The environment in which new planets are formed, can be much more chaotic than previously thought, reported in the journal Astrophysical Journal. This is the conclusion of astronomers came after the discovery of the spiral arms of carbon monoxide in the gas-dust disc around a star in the constellation of the Wolf.
All planets, including those in the Solar system formed in a compact gas-dust disks around young stars. First, small particles of dust clumped together into larger objects that are connected to form planetesimals. As you move the nuclei of the planets clear the space around its orbit, making the inside of the disc there are quite clear ring-shaped or helical structure. However, the new observations show that the gas flow it can be much more complex.
Jane Joan (Jane Huang) from the Harvard-Smithsonian center for astrophysics, along with colleagues studied the EN Wolf, a young variable star, located about 400 light years from Earth. She is surrounded by a disk with a well-defined dust rings on the inside, indicating active processes of the origin of the planets. However, in the disk, as noted by scholars, was also present, barely visible structures of carbon monoxide (CO), which go far beyond it. These structures group, Juan decided to explore using the ALMA telescope.

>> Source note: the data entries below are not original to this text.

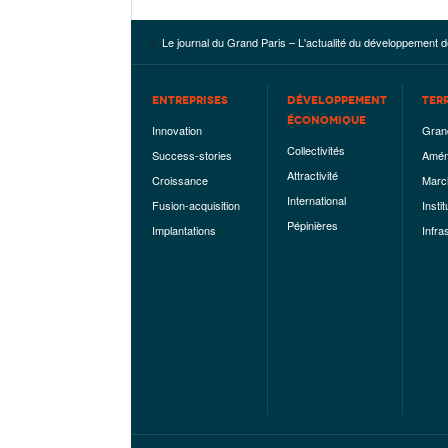
Le journal du Grand Paris – L'actualité du développement d
ENTREPRISES
DÉVELOPPEMENT
TER
ÉCONOMIQUE
Innovation
Gran
Collectivités
Success-stories
Amén
Attractivité
Croissance
Marc
International
Fusion-acquisition
Instit
Pépinières
Implantations
Infra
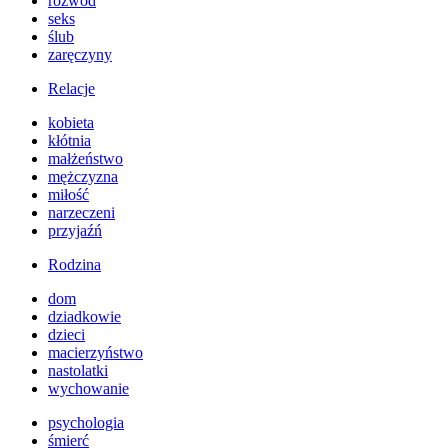
rozwód
seks
ślub
zaręczyny
Relacje
kobieta
kłótnia
małżeństwo
mężczyzna
miłość
narzeczeni
przyjaźń
Rodzina
dom
dziadkowie
dzieci
macierzyństwo
nastolatki
wychowanie
psychologia
śmierć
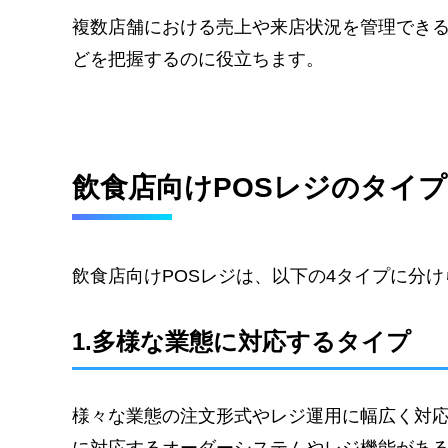
複数店舗における売上や来店状況を管理でき
どを把握するのに役立ちます。
飲食店向けPOSレジのタイ
飲食店向けPOSレジは、以下の4タイプに分
1.多様な業態に対応するタイプ
様々な業態の注文形式やレジ運用に幅広く対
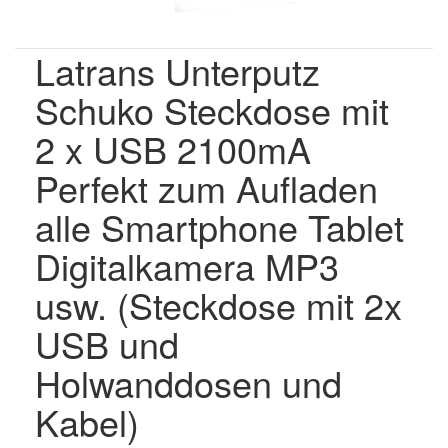
Latrans Unterputz
Schuko Steckdose mit
2 x USB 2100mA
Perfekt zum Aufladen
alle Smartphone Tablet
Digitalkamera MP3
usw. (Steckdose mit 2x
USB und
Holwanddosen und
Kabel)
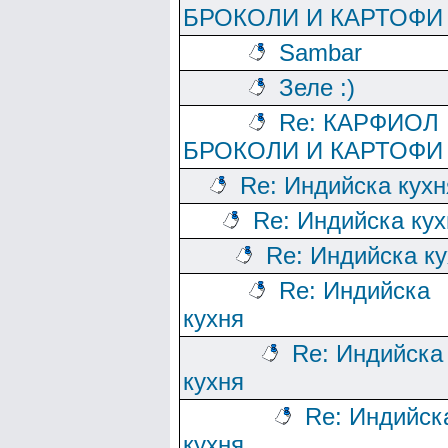
БРОКОЛИ И КАРТОФИ
Sambar
Зеле :)
Re: КАРФИОЛ
БРОКОЛИ И КАРТОФИ
Re: Индийска кухн
Re: Индийска кух
Re: Индийска к
Re: Индийска
кухня
Re: Индийска
кухня
Re: Индийск
кухня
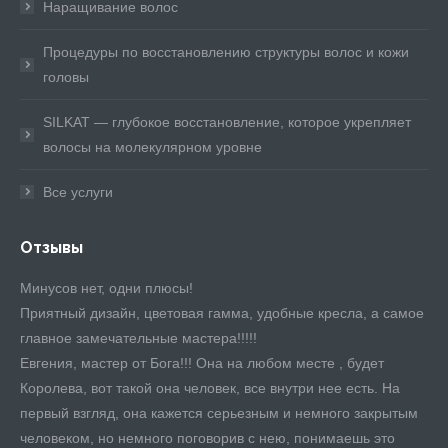
Наращивание волос
Процедуры по восстановлению структуры волос и кожи
головы
SILKAT — глубокое восстановление, которое укрепляет
волосы на молекулярном уровне
Все услуги
Отзывы
Минусов нет, одни плюсы!
Ев
Приятный дизайн, цветовая гамма, удобные кресла, а самое
зн
жки
главное замечательные мастера!!!!!
на
м к
Евгения, мастер от Бога!!! Она на любом месте , будет
лю
я
Королева, вот такой она человек, все внутри нее есть. На
уд
первый взгляд, она кажется серьезным и немного закрытым
пе
человеком, но немного поговорив с нею, понимаешь это
на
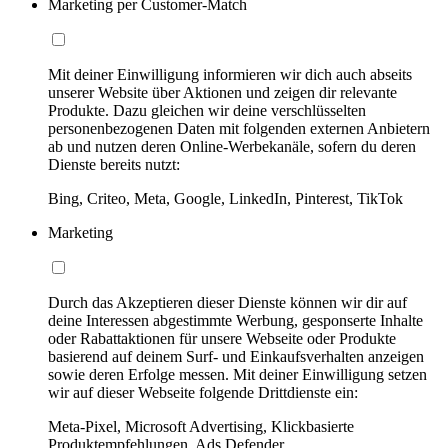
Marketing per Customer-Match
Mit deiner Einwilligung informieren wir dich auch abseits
unserer Website über Aktionen und zeigen dir relevante
Produkte. Dazu gleichen wir deine verschlüsselten
personenbezogenen Daten mit folgenden externen Anbietern
ab und nutzen deren Online-Werbekanäle, sofern du deren
Dienste bereits nutzt:
Bing, Criteo, Meta, Google, LinkedIn, Pinterest, TikTok
Marketing
Durch das Akzeptieren dieser Dienste können wir dir auf
deine Interessen abgestimmte Werbung, gesponserte Inhalte
oder Rabattaktionen für unsere Webseite oder Produkte
basierend auf deinem Surf- und Einkaufsverhalten anzeigen
sowie deren Erfolge messen. Mit deiner Einwilligung setzen
wir auf dieser Webseite folgende Drittdienste ein:
Meta-Pixel, Microsoft Advertising, Klickbasierte
Produktempfehlungen, Ads Defender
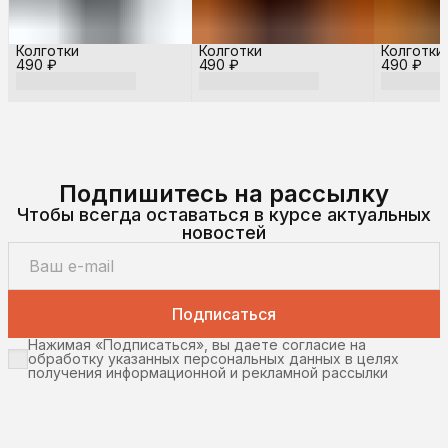
Колготки
Колготки
Колготки
490 ₽
490 ₽
490 ₽
Подпишитесь на рассылку
Чтобы всегда оставаться в курсе актуальных
новостей
Подписаться
Нажимая «Подписаться», вы даете согласие на
обработку указанных персональных данных в целях
получения информационной и рекламной рассылки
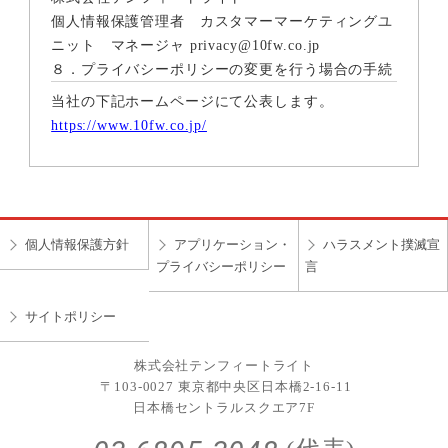
個人情報保護管理者 カスタマーマーケティングユ
ニット マネージャ privacy@10fw.co.jp
８．プライバシーポリシーの変更を行う場合の手続
当社の下記ホームページにて公表します。
https://www.10fw.co.jp/
個人情報保護方針
アプリケーション・
ハラスメント撲滅宣
プライバシーポリシー
言
サイトポリシー
株式会社テンフィートライト
〒103-0027 東京都中央区日本橋2-16-11
日本橋セントラルスクエア7F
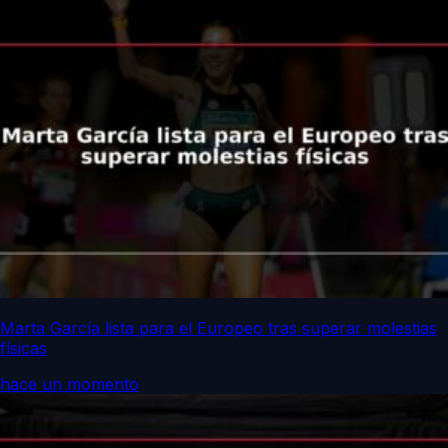
Marta García lista para el Europeo tras superar molestias
físicas
hace un momento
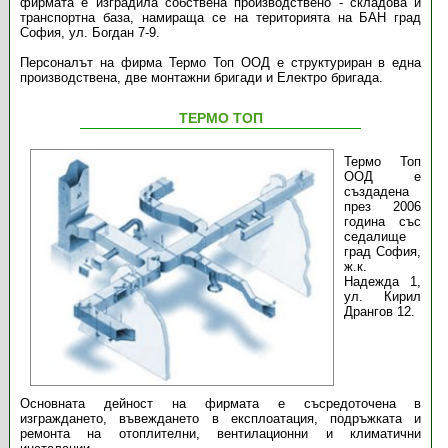
фирмата е изградила собствена производствено - складова и
транспортна база, намираща се на територията на БАН град
София, ул. Богдан 7-9.
Персоналът на фирма Термо Топ ООД е структуриран в една
производствена, две монтажни бригади и Електро бригада.
ТЕРМО ТОП
Термо Топ
ООД е
създадена
през 2006
година със
седалище
град София,
ж.к.
Надежда 1,
ул. Кирил
Дрангов 12.
Основната дейност на фирмата е съсредоточена в
изграждането, въвеждането в експлоатация, подръжката и
ремонта на отоплителни, вентилационни и климатични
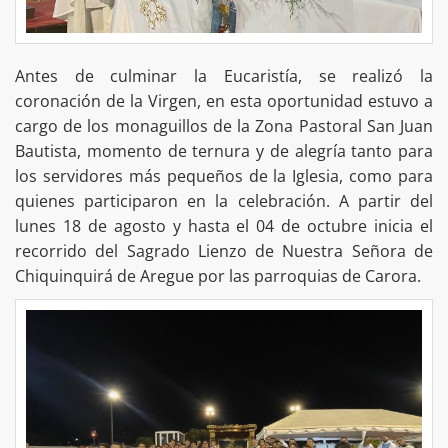
Antes de culminar la Eucaristía, se realizó la
coronación de la Virgen, en esta oportunidad estuvo a
cargo de los monaguillos de la Zona Pastoral San Juan
Bautista, momento de ternura y de alegría tanto para
los servidores más pequeños de la Iglesia, como para
quienes participaron en la celebración. A partir del
lunes 18 de agosto y hasta el 04 de octubre inicia el
recorrido del Sagrado Lienzo de Nuestra Señora de
Chiquinquirá de Aregue por las parroquias de Carora.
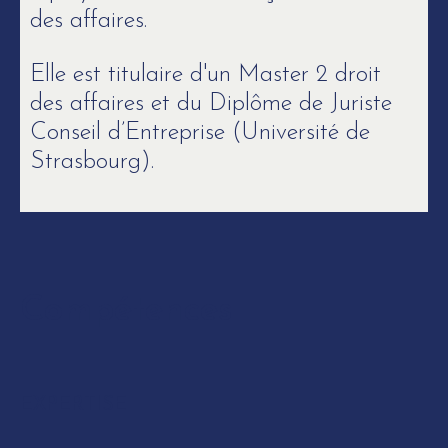
des affaires.
Elle est titulaire d'un Master 2 droit
des affaires et du Diplôme de Juriste
Conseil d’Entreprise (Université de
Strasbourg).
Compétences
EXPERTISE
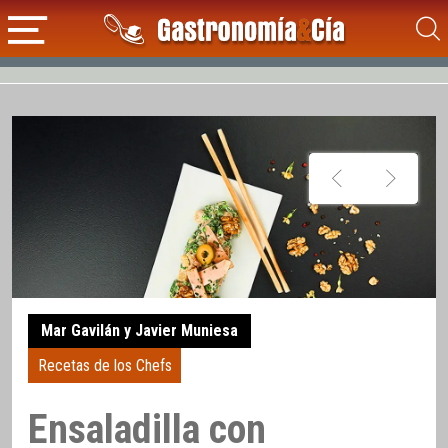
Mar Gavilán y Javier Muniesa
Recetas de los Chefs
Ensaladilla con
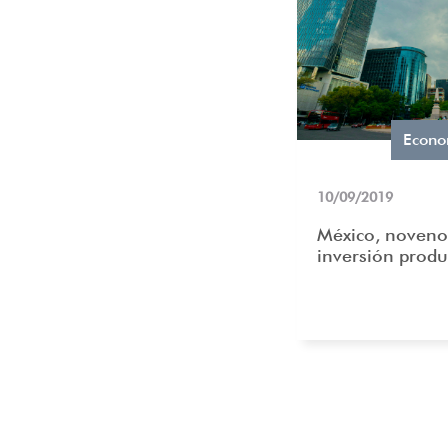
Econo
10/09/2019
México, noveno
inversión produ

Monitoring isotopologues of carbon monoxide 12CO, 13CO, and
C18O showed that the disk around EN Wolf, there are at least five spiral gas hoses, somewhat like a mini-galaxy. They stretch almost a thousand astronomical units from the star, which is much greater than the radius of the compact dust disk, which is 120 astronomical units. The scientists also found 11 blobs of gas away from a thousand astronomical units from the sun. Their weight is from 0.1 to 150 mass of our planet.
The authors suggested several explanations for such a complex gas structure of the protoplanetary disk. It could be due to gravitational instabilities in the disk, or due to the fact that in the past, next to him was another star. In addition, astronomers do not rule out the possibility that the protoplanetary disk interacts with the interstellar medium, attracting surrounding matter.
However, none of these scenarios does not describe completely the observed morphology. Perhaps in the disk there are processes, which were not considered in the proposed models, but to learn about them will be possible only after opening of other similar discs.
Previously astronomers were able to find an explanation for the anomalous properties of the distributions of gas and dust in the protoplanetary disk of the star HD 163296 and found around a very young protostar rotating gas-dust disk, which possibly formed a new planetary system.